- **Page text**:
....................

The need for validation: Why women seek praise

The need for validation: Why women seek praise

Introduction

Most women have probably experienced the need for validation at some point in their lives. This need can be driven by a variety of factors, but it often stems from a lack of self-confidence. Women may feel that they need to receive praise from others to feel good about themselves. And while external validation can make us feel good in the short term, it’s quite troublesome in the long run. When we rely on others to make us feel good about ourselves, we’re giving them too much power over our happiness.

SO WHY IS IT THAT WOMEN OFTEN FEEL THE NEED FOR VALIDATION?

There are a few possible explanations:
First, many women are taught from a young age that their worth is based on their appearance and their achievements. As a result, they may feel that they need to prove themselves to others.
Additionally, women are often socialized to be caring and nurturing, which can make them more sensitive to the opinions of
others.
Lastly, many women have experienced sexism or discrimination in their lives, which can make them feel like they’re not good enough.
Ultimately the need for validation is a personal issue that each woman needs to explore and address on her own.

....................

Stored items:
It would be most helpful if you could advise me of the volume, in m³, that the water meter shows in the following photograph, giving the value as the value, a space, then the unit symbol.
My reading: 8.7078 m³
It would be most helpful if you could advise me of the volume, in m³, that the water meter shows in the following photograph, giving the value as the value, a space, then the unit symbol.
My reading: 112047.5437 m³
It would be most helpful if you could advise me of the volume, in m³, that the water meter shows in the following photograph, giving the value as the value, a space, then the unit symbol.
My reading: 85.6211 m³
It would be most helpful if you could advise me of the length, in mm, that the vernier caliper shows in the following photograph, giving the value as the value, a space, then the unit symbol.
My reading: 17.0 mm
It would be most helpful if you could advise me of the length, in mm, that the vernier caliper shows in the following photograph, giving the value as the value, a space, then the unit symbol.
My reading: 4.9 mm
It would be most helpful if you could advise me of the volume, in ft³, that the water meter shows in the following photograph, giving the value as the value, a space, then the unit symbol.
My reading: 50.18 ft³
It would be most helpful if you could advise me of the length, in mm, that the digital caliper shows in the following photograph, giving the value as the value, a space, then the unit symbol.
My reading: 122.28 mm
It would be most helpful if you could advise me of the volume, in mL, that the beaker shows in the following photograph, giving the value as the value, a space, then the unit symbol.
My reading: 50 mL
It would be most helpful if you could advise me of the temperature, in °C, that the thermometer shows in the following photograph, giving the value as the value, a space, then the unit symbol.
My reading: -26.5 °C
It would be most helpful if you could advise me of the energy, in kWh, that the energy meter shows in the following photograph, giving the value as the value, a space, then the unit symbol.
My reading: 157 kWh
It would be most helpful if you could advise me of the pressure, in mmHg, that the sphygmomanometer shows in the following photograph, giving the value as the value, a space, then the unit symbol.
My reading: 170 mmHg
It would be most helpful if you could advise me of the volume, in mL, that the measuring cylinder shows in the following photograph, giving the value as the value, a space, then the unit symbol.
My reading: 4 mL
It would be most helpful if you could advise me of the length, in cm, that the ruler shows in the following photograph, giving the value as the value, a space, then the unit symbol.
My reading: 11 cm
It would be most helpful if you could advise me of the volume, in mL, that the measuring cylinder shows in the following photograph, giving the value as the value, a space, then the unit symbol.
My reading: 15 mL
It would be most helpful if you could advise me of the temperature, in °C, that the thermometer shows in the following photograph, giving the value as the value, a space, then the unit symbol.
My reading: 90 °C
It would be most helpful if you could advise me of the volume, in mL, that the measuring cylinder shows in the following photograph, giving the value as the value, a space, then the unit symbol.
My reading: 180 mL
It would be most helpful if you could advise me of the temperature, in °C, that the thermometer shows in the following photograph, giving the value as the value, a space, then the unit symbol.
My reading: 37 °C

....................

- **Tasks for this exercise**:
• A. Answer these questions using the page on women's need for validation:
(i) What does the introduction say the need for validation often stems from?
(ii) According to the first explanation, what are many women taught their worth is based on?
(iii) What does the introduction say we are doing when we rely on others to make us feel good about ourselves?
• B. Continue the piece on why women seek validation from the point where it stops.

- **Results of the exercise**:
• A.
(i) A lack of self-confidence.
(ii) Their appearance and their achievements.
(iii) Giving them too much power over our happiness.

• B.
But it’s important to remember that we don’t need others to make us feel good about ourselves.  We can find our own sense of self-worth by looking within ourselves and cultivation our own inner strength.  And when we learn to love and accept ourselves, we won’t need others’ approval anymore.

Where does the need for validation come from in women?

Most women are socialized from an early age to seek validation from others. This comes from a historical need to appeal to others in order to survive.  Yes, up until very recently, and in some countries it is still the case, women did not have any power to own property, have a bank account or lines of credit, were not allowed to drive etc.  
 
This is all in our recent history.
 
Which means that our well-meaning influencers like our parents, teachers, mentors etc have all passed these messages to us today.

This need for approval can be seen in many different areas of life, but it is especially prevalent among women in traditionally male dominated environments such as STEM, Technology, Finance or Motorsport.
Unfortunately, seeking validation from others can be dangerous in the long run.
There are several reasons why women may feel the need to seek praise from their peers, but some of the most common reasons are a lack of self-confidence and a fear of being judged.
When we rely too much on the opinions of others, we put ourselves in a position where our happiness and self-worth are dependent on outside factors.
This can be a recipe for disaster because it’s impossible to control what other people think or say about us.

HOW WOMEN EXPERIENCE FEEDBACK

The above image is credited to the work of Tara Mohr, author of Playing Big.

Women experience feedback very differently to men.

Women have an energetic sense of others, they can literally feel others’ energy and judgement.

Women experience more personal feedback than men. What I mean by that is that women are more likely to receive feedback on their appearance and personality over their performance.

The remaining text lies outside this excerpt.